----- EXTRACTED DATA -----

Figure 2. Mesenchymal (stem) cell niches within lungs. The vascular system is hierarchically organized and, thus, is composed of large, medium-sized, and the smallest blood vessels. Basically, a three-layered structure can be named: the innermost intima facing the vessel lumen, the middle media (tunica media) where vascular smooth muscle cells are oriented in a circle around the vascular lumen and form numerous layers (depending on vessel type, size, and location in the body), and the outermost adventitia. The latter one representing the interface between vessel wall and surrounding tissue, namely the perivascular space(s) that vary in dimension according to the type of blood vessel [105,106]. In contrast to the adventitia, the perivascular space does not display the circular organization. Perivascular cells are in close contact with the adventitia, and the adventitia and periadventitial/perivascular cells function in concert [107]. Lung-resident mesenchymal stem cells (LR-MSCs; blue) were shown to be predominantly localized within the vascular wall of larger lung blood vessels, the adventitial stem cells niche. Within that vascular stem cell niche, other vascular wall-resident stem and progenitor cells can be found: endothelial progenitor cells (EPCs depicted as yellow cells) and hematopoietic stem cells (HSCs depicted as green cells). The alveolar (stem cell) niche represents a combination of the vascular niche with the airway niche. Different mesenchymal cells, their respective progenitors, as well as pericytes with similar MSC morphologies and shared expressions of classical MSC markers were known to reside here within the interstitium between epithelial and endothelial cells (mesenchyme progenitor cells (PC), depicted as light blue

-----
----- EXTRACTED DATA -----

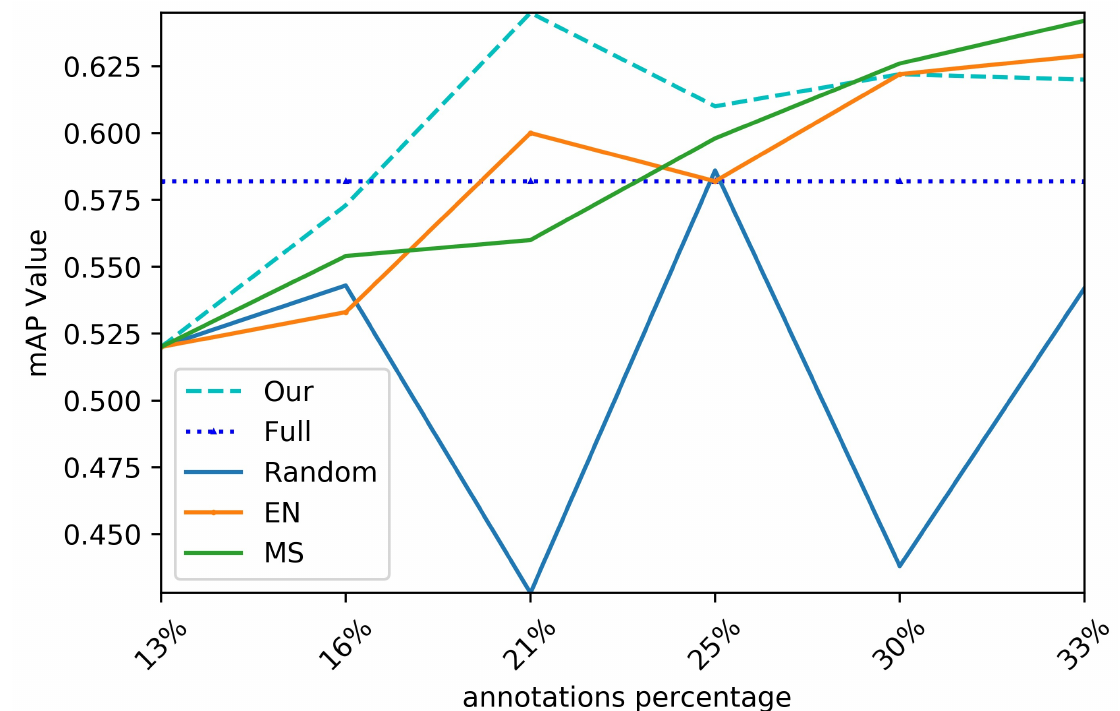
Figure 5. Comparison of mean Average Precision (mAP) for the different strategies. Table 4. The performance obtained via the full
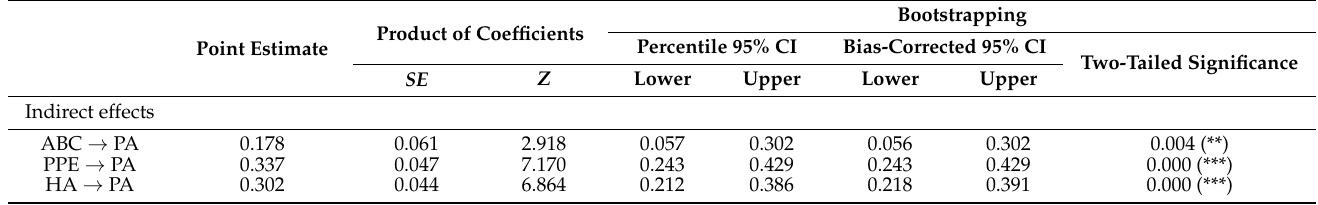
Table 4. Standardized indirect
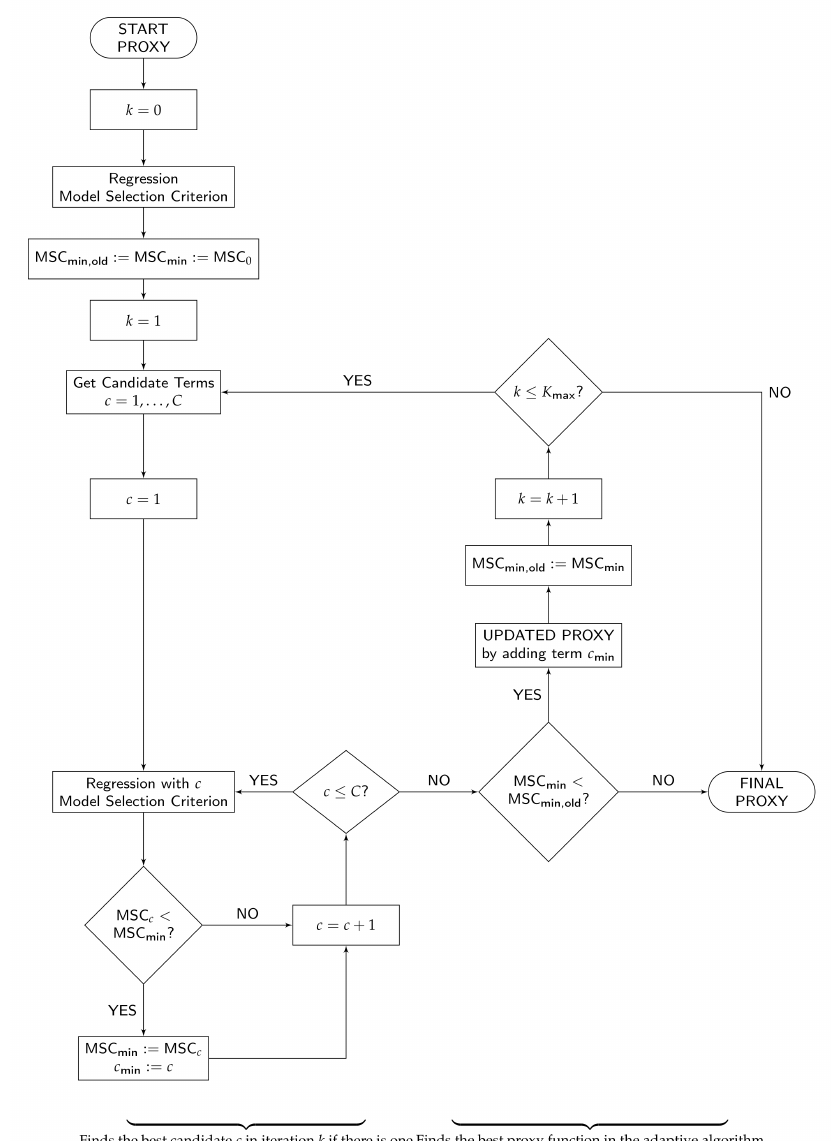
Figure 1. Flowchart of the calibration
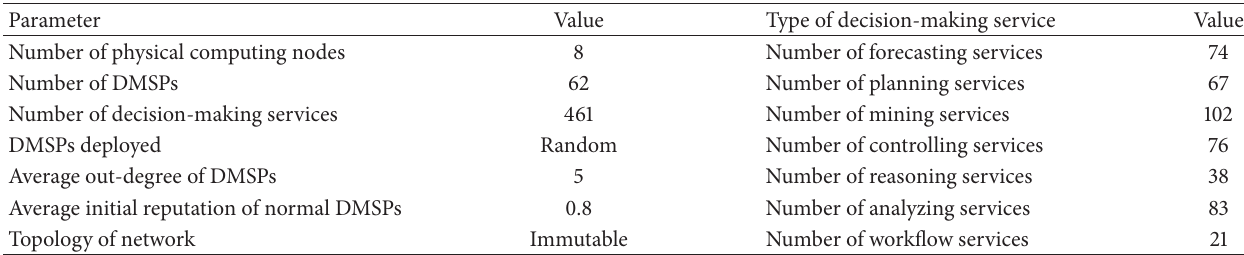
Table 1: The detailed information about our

-----

▶ [WHAT NEEDS TO BE DONE]: Each line above that includes "Table" should be shown.

▶ [EXPECTED OUTPUT]:
Figure 5. Comparison of mean Average Precision (mAP) for the different strategies. Table 4. The performance obtained via the full
Table 4. Standardized indirect
Table 1: The detailed information about our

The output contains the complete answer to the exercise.